[MATERIAL SUPPLIED Boundary: Start]
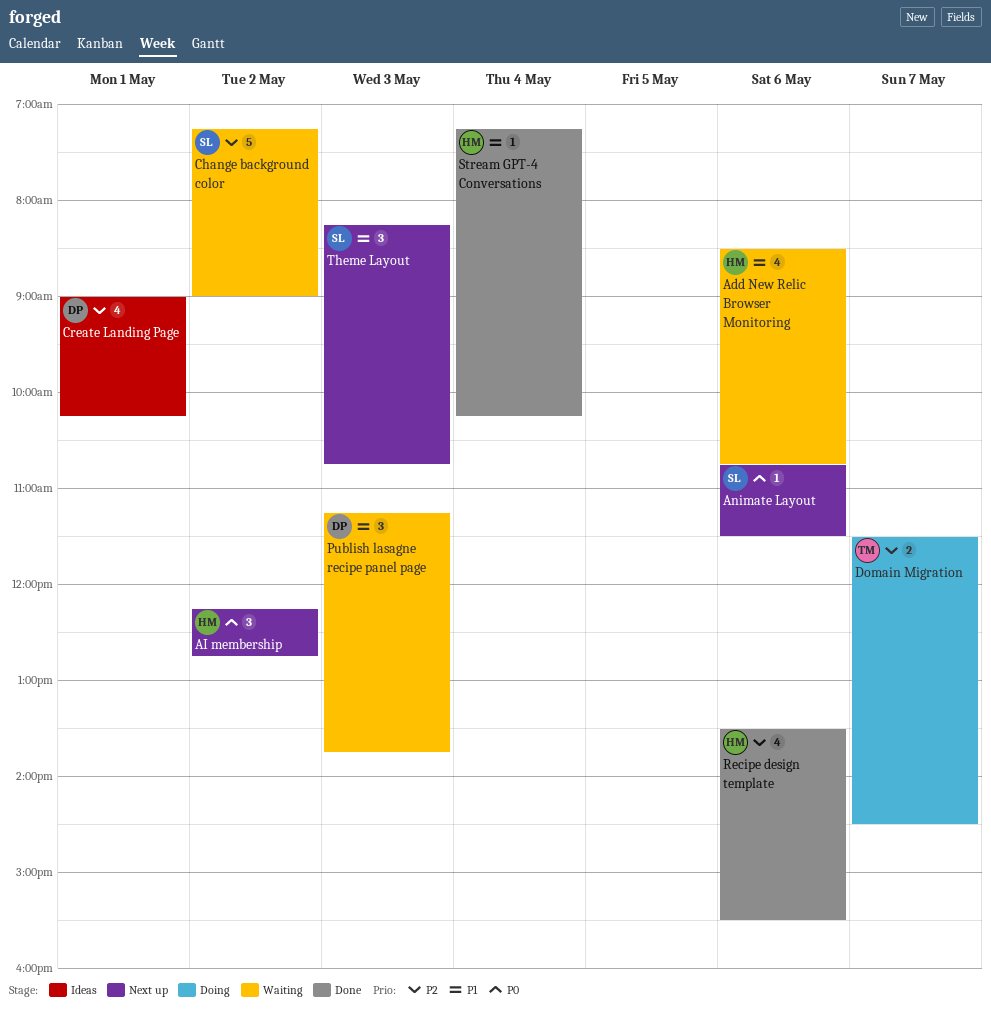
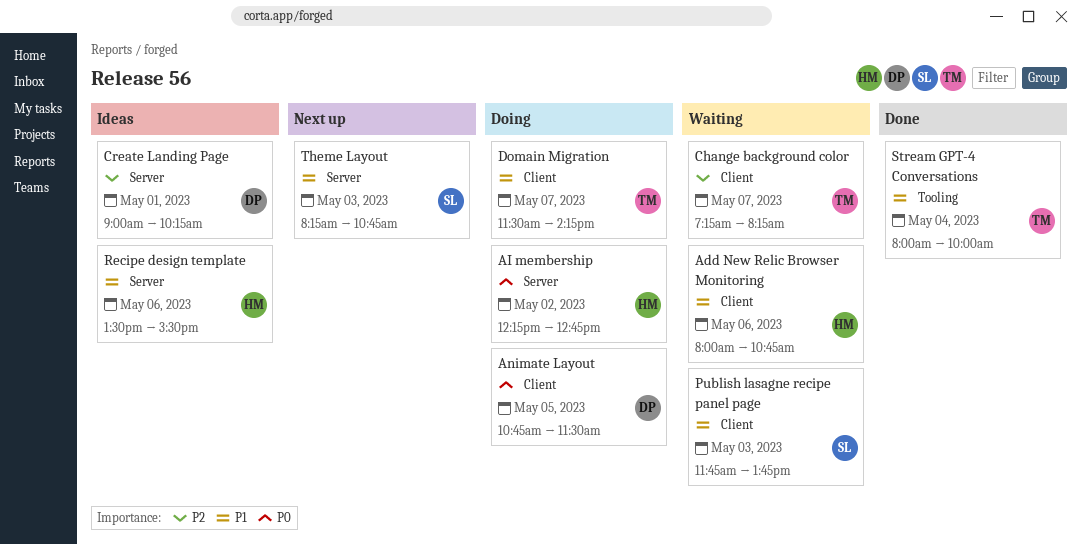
Add New Relic Browser Monitoring, begins: 08:30 -> 08:00
AI membership, status: Next up -> Doing
Animate Layout, status: Next up -> Doing
Animate Layout, owner: SL -> DP
Animate Layout, day: May 6 -> May 5
Change background color, owner: SL -> TM
Change background color, day: May 2 -> May 7
Change background color, ends: 09:00 -> 08:15
Domain Migration, priority: P2 -> P1
Domain Migration, ends: 14:30 -> 14:15
Publish lasagne recipe panel page, owner: DP -> SL
Publish lasagne recipe panel page, begins: 11:15 -> 11:45
Recipe design template, status: Done -> Ideas
Recipe design template, priority: P2 -> P1
Stream GPT-4 Conversations, owner: HM -> TM
Stream GPT-4 Conversations, begins: 07:15 -> 08:00
Stream GPT-4 Conversations, ends: 10:15 -> 10:00

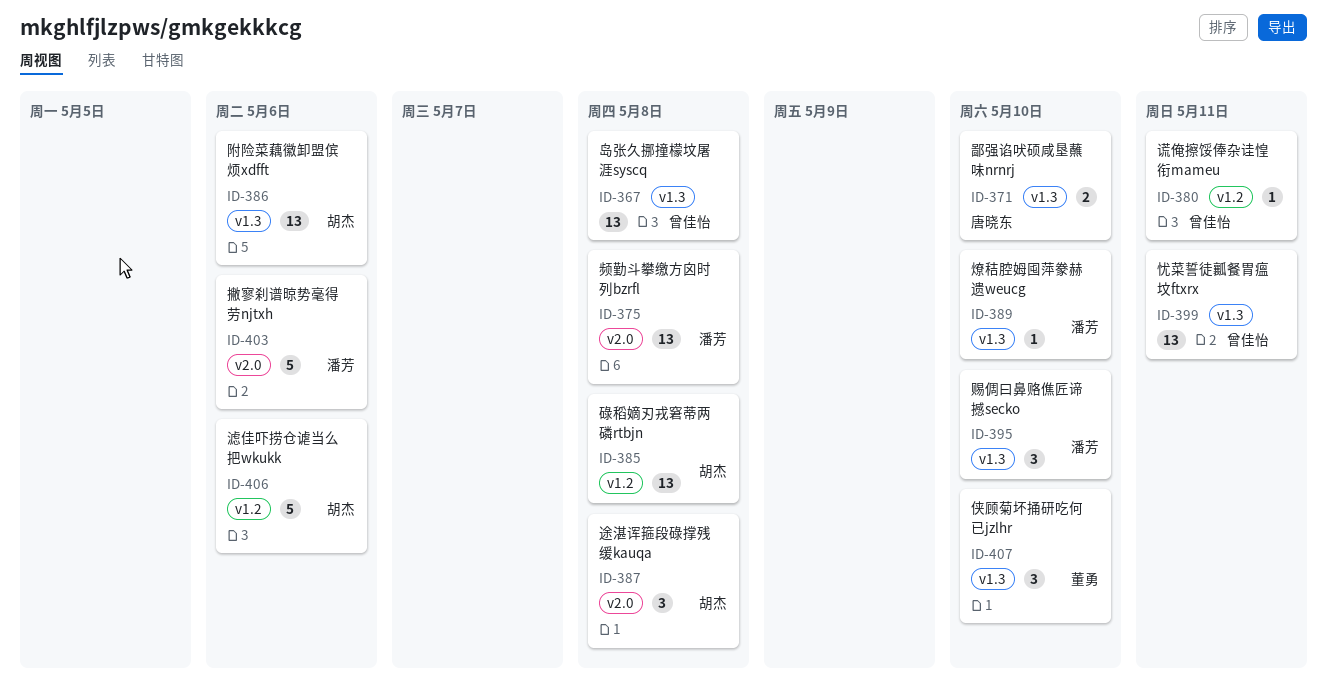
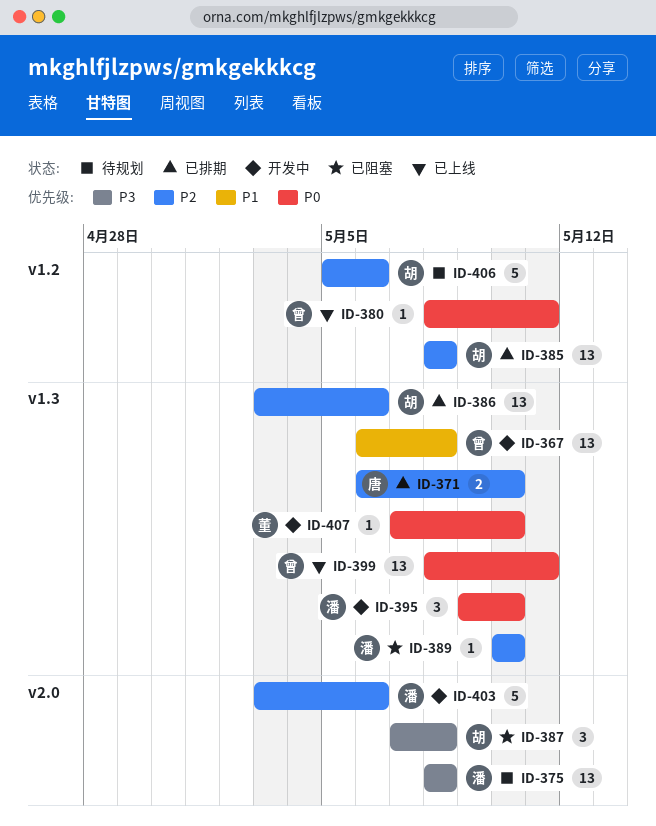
ID-407, estimate: 3 -> 1

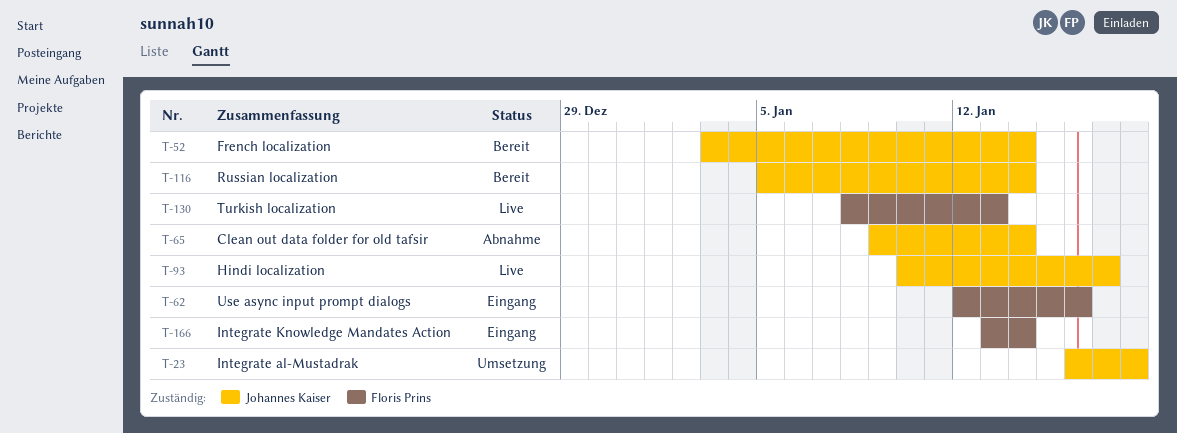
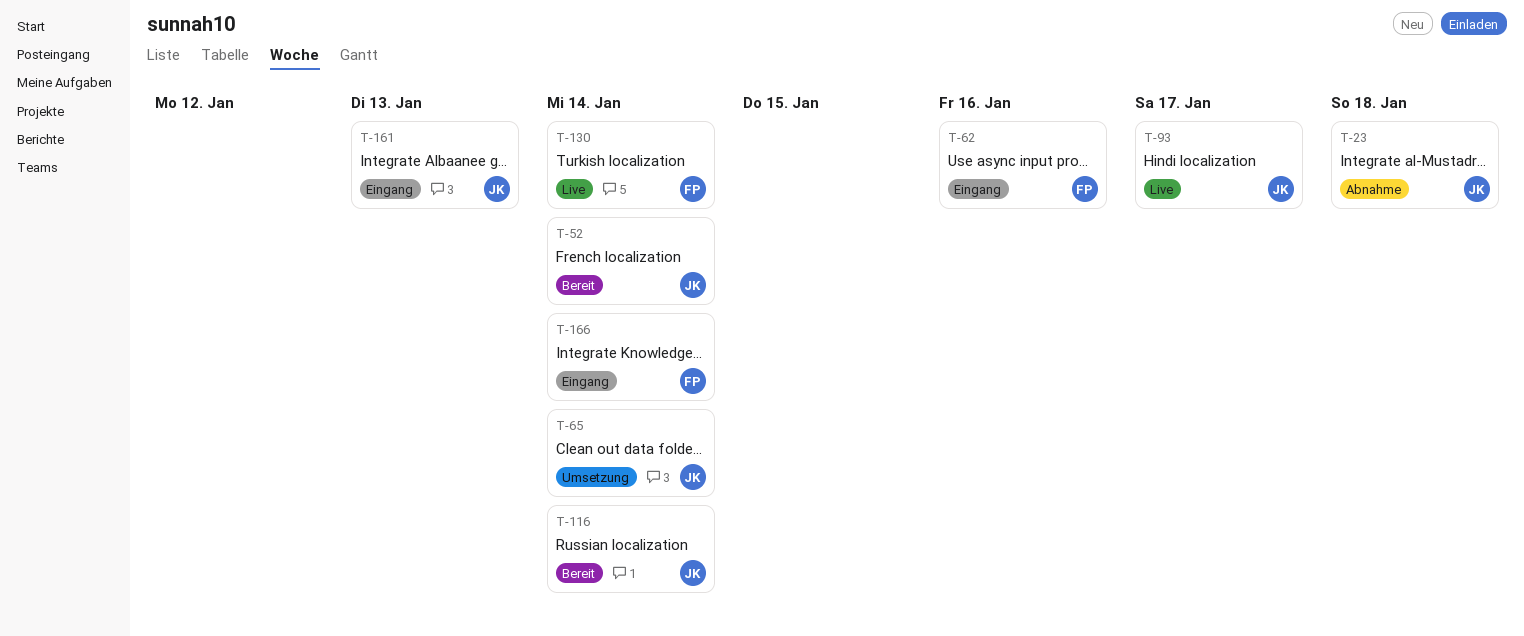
T-23, status: Umsetzung -> Abnahme
T-65, status: Abnahme -> Umsetzung
T-130, due: Jan 13 -> Jan 14
T-161: none -> present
[MATERIAL SUPPLIED Boundary: End]
WHAT TO DO —
All of the records above should be reproduced exactly, with the pictures left out.

EXERCISE RESULT —
Add New Relic Browser Monitoring, begins: 08:30 -> 08:00
AI membership, status: Next up -> Doing
Animate Layout, status: Next up -> Doing
Animate Layout, owner: SL -> DP
Animate Layout, day: May 6 -> May 5
Change background color, owner: SL -> TM
Change background color, day: May 2 -> May 7
Change background color, ends: 09:00 -> 08:15
Domain Migration, priority: P2 -> P1
Domain Migration, ends: 14:30 -> 14:15
Publish lasagne recipe panel page, owner: DP -> SL
Publish lasagne recipe panel page, begins: 11:15 -> 11:45
Recipe design template, status: Done -> Ideas
Recipe design template, priority: P2 -> P1
Stream GPT-4 Conversations, owner: HM -> TM
Stream GPT-4 Conversations, begins: 07:15 -> 08:00
Stream GPT-4 Conversations, ends: 10:15 -> 10:00

ID-407, estimate: 3 -> 1

T-23, status: Umsetzung -> Abnahme
T-65, status: Abnahme -> Umsetzung
T-130, due: Jan 13 -> Jan 14
T-161: none -> present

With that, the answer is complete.